Many of those who proposed the ideas above were mocked, jailed, tortured, or even crucified.
The future heretics bring to the present can also assume the form of declarations, such as:
“I will run a mile in less than three minutes.”
“We will put a man on the moon and bring him home safely by the end of the decade.”
“Little boys and girls will one day not be concerned with the color of their skins.”
“Homosexuals should have pride.”
The heretics who made those declarations were ridiculed, stoned, fire-hosed, or assassinated.
Heretics can also come to us with ways to do something we already do but in a manner we never dreamed was possible: the printing press, the horseless carriage, the knuckle ball, the quartz timepiece, blood transfusions, electrically amplified musical instruments, aluminum cans, building implosions, satellite communications, digital recordings. Each of those adaptations met disparagement and an endless stream of reasons why they were not just impossible, but dangerous.
A world without heretics is a world with no future––a world in which time stands still.
Were it not for heretics, we’d still be living in caves, fearful of the night, defending ourselves with rocks, and sacrificing virgins to appease gods. In fact, if it weren’t for heretics, our species may not have survived at all.

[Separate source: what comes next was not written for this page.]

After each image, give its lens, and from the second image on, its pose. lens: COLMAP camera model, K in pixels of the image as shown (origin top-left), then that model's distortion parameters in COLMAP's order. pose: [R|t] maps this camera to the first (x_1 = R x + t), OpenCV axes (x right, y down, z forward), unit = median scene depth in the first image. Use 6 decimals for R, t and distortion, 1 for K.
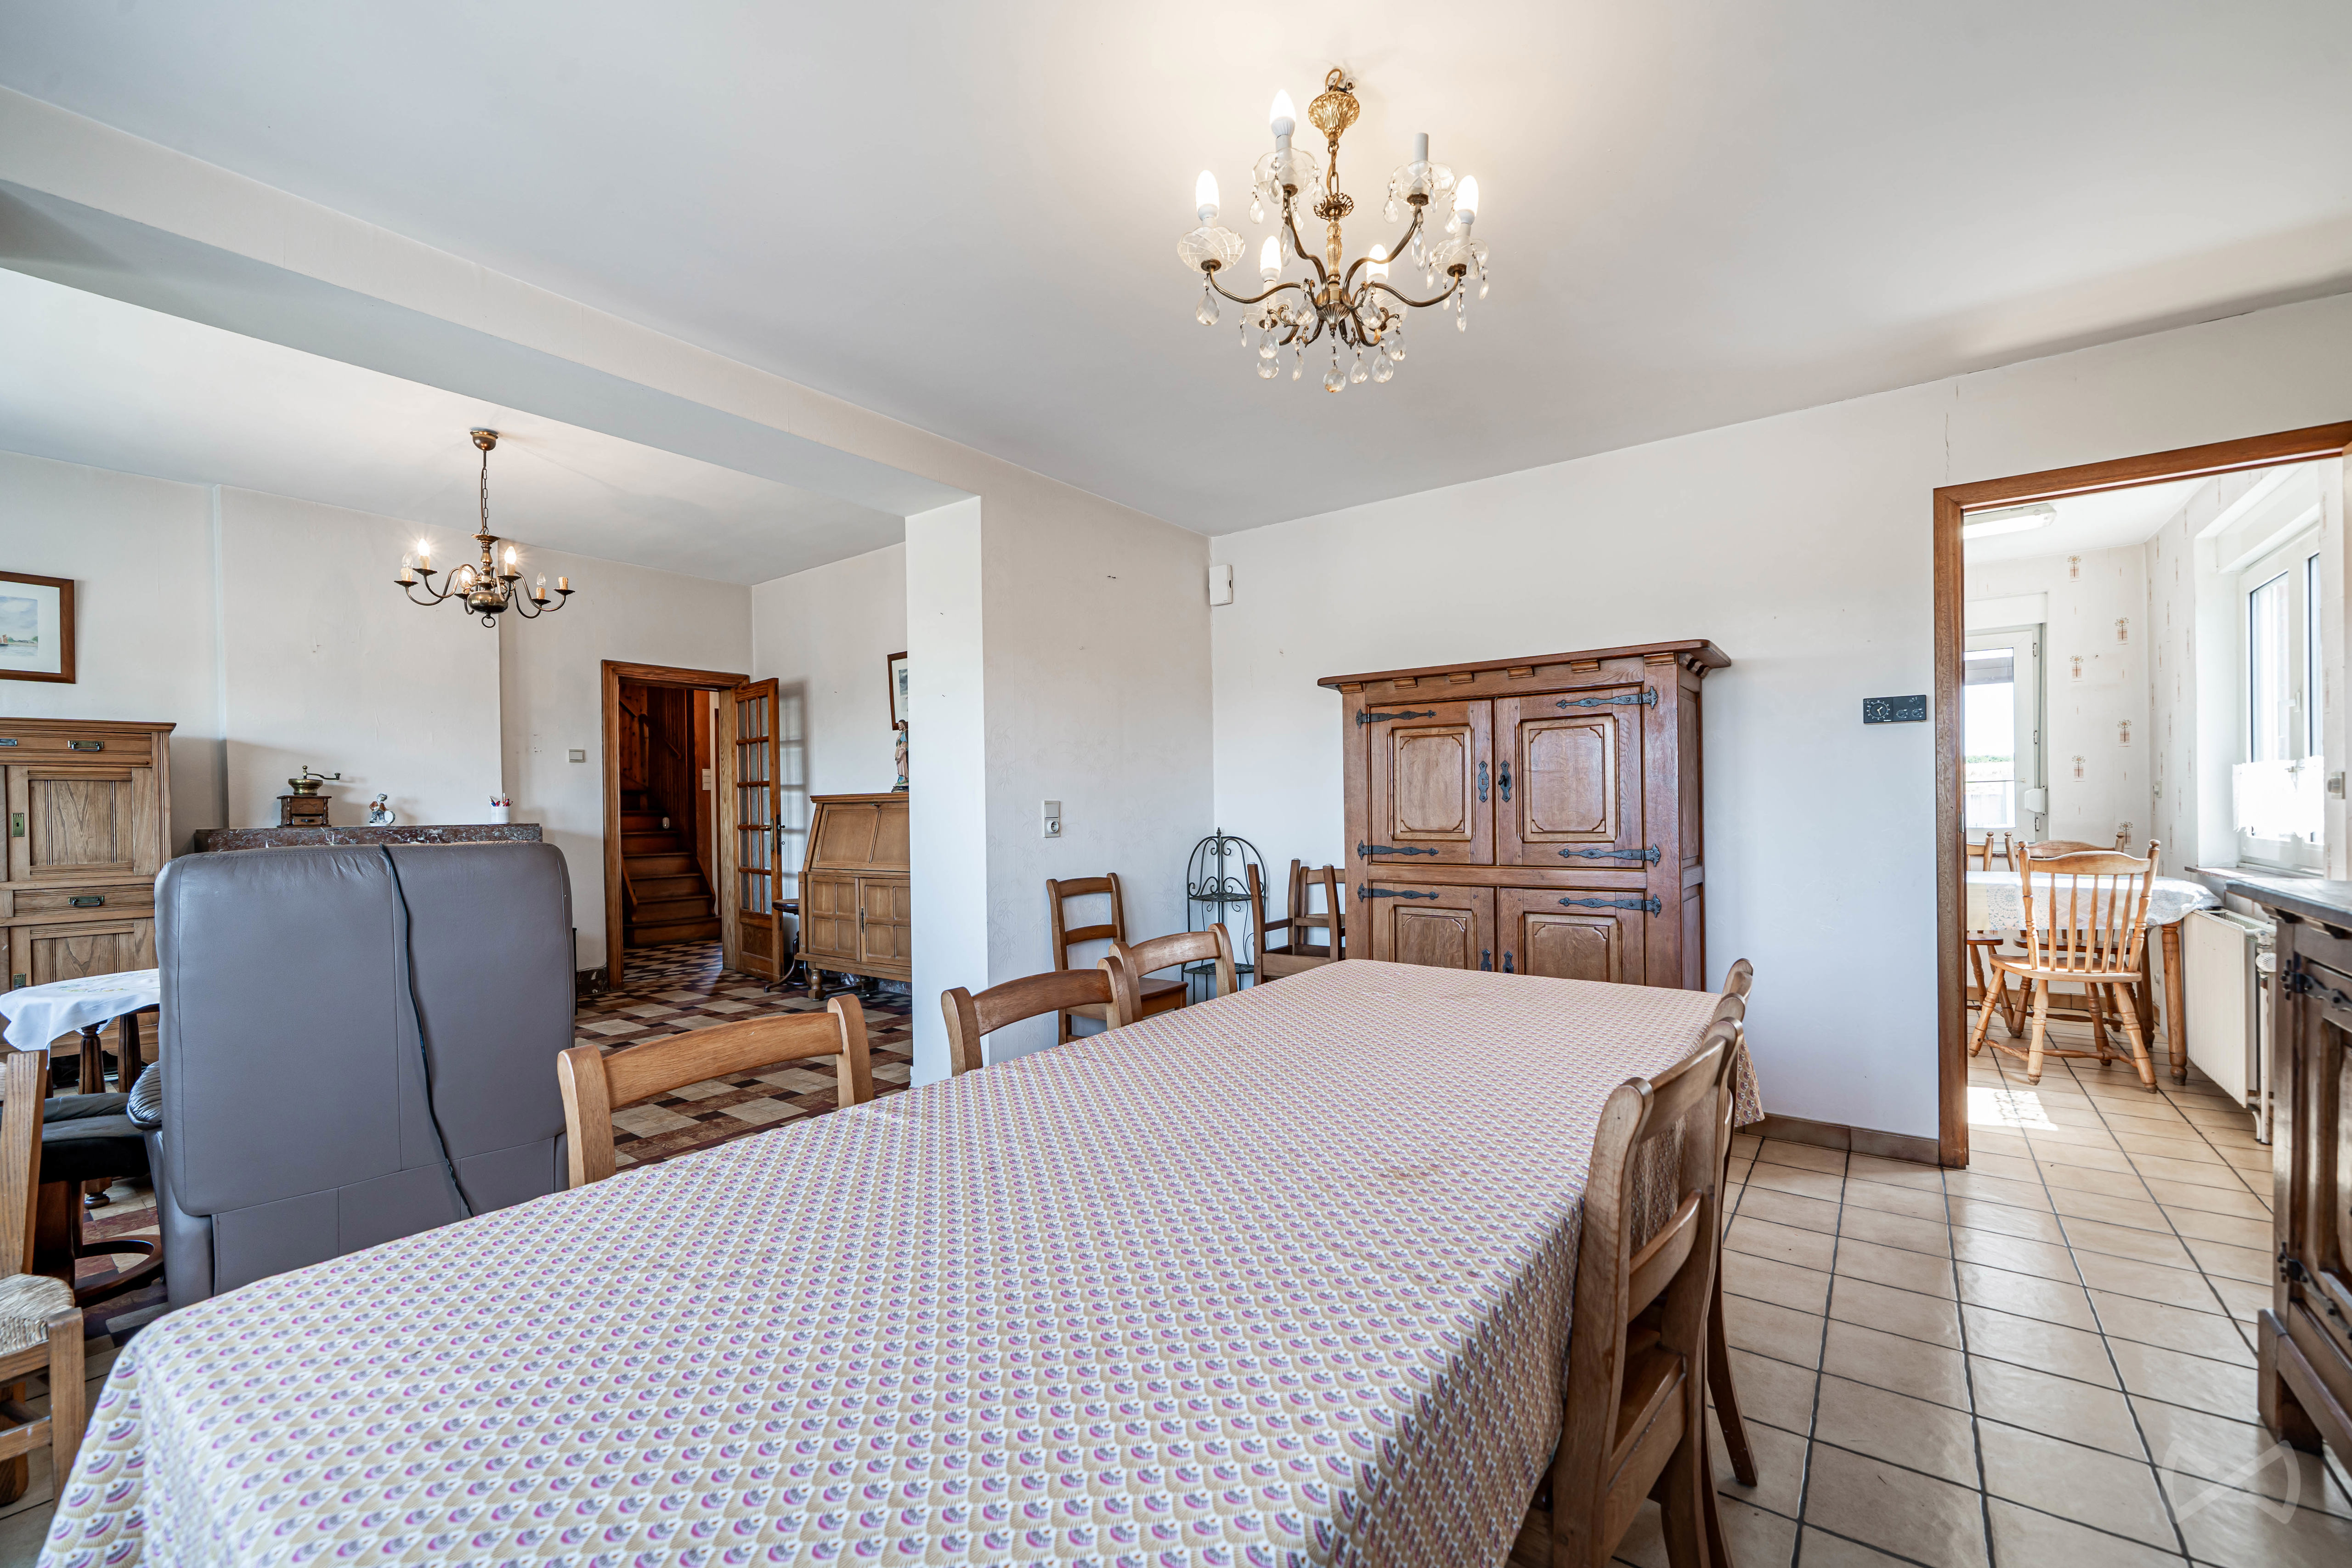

So why do we always resist and ridicule the heretic? Why is it that anyone who thinks, speaks, or behaves profoundly differently than we do is queer at best, burned at the stake at worst? And why is this sad human habit so especially prevalent today?
Why is it that if someone says or does something that deeply questions our way of thinking or doing, we become so upset that we assassinate their character and shame them into silence?
Will we ever recognize heretics as a rare and precious commodity to be heard and nurtured? What if we accepted heretics, welcomed, and even encouraged and revered them?
Why can’t we just see that our lives would suck without them?